EXERCISE GOAL
The word "begin" turns up on some lines of this data; say how many, and give no other text.

STORED DATA
++++++++++++++++++++

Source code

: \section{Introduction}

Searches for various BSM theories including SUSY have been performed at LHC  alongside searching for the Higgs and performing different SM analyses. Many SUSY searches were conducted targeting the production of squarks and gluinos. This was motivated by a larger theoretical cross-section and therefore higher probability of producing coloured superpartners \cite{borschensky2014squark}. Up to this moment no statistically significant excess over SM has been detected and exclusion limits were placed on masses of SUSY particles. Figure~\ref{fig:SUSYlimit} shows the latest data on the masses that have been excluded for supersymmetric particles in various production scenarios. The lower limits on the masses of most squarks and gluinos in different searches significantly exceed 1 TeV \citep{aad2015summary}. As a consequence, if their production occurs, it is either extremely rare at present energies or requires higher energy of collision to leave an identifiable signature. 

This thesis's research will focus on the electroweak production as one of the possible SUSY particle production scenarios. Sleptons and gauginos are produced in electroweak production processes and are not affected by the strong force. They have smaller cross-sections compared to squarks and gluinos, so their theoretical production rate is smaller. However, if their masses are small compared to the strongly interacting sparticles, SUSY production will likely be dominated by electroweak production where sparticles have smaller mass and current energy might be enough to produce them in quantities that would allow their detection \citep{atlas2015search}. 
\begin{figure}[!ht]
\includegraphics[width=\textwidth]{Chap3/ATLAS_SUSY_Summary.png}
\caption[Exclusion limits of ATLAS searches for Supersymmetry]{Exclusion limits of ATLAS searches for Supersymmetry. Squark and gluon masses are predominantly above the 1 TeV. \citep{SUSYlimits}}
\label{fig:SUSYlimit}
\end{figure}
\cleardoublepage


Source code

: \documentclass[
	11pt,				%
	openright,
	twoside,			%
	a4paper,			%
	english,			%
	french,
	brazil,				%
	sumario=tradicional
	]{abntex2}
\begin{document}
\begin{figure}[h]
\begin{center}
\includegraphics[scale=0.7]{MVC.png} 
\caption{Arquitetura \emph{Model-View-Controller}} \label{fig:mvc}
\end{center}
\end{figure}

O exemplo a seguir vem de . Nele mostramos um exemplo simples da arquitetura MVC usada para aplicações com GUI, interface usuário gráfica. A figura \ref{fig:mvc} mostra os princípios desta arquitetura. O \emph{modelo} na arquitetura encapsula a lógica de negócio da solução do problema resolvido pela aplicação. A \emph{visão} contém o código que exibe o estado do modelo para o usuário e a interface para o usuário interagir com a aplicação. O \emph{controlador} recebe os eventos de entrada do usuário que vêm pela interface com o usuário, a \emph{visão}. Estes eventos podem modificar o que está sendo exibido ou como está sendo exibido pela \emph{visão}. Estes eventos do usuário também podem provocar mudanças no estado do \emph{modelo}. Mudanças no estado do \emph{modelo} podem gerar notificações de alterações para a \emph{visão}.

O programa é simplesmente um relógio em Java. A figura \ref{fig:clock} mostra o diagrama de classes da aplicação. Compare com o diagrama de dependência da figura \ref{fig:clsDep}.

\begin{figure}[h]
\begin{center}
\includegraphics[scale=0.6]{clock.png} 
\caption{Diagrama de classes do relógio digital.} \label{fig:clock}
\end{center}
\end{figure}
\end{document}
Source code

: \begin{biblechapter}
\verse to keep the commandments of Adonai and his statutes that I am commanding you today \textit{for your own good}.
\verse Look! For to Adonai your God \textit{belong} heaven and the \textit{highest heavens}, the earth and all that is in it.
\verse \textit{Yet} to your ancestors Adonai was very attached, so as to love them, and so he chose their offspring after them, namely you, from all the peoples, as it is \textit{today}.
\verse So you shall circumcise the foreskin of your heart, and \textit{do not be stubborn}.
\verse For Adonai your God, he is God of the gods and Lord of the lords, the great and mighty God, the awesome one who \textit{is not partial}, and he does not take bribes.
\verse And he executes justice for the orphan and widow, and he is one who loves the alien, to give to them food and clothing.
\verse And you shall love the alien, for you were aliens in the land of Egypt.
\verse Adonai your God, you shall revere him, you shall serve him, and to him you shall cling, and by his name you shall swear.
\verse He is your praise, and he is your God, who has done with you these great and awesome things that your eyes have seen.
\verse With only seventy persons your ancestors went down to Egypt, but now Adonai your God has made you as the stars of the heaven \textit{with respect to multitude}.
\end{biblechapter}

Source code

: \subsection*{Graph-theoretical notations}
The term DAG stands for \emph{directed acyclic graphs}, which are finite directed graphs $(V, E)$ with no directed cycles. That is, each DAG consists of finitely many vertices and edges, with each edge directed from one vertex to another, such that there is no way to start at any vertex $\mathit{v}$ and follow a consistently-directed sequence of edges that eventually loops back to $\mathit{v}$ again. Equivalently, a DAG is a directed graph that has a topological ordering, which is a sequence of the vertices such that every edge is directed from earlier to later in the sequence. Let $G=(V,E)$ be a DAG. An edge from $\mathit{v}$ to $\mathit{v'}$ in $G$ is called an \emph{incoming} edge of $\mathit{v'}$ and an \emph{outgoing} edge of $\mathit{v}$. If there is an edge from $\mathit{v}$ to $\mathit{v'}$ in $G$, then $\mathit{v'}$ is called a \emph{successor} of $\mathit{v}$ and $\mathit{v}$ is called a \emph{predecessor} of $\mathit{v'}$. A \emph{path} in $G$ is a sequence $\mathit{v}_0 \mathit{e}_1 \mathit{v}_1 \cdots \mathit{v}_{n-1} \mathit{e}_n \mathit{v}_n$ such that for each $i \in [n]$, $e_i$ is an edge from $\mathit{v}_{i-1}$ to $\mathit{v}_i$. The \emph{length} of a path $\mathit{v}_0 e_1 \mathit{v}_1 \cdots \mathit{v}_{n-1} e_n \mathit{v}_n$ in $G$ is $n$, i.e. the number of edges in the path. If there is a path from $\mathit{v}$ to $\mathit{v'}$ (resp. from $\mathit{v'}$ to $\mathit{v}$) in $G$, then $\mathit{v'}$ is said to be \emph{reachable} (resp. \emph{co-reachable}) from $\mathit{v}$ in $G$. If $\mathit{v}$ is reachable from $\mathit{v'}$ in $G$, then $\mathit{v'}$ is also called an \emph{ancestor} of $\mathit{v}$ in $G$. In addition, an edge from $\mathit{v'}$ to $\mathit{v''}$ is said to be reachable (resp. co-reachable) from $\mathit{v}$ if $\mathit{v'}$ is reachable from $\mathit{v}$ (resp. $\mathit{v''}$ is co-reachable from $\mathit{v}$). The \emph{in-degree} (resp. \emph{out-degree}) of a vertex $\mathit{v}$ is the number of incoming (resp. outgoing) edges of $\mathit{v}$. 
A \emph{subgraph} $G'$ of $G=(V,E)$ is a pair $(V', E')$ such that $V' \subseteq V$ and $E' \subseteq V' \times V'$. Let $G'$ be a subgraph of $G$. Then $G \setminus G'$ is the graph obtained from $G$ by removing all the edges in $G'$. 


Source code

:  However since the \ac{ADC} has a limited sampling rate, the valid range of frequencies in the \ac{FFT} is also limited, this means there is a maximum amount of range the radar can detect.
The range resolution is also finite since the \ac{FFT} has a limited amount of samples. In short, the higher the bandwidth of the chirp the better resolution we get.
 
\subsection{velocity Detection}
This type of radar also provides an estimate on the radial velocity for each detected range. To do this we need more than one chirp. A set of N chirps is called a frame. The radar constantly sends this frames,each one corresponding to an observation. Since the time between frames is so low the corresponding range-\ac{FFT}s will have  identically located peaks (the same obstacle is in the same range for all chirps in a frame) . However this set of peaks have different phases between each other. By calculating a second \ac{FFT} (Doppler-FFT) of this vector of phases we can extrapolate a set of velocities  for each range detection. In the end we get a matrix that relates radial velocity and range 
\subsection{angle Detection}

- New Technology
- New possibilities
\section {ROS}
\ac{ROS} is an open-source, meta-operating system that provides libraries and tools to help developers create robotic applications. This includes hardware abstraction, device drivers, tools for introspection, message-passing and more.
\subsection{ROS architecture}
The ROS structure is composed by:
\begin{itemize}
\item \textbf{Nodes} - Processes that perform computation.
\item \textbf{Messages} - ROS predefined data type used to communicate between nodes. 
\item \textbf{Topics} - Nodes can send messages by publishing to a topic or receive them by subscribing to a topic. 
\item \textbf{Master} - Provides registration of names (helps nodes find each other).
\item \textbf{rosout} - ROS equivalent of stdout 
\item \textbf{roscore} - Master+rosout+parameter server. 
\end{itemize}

++++++++++++++++++++

THE ANSWER
8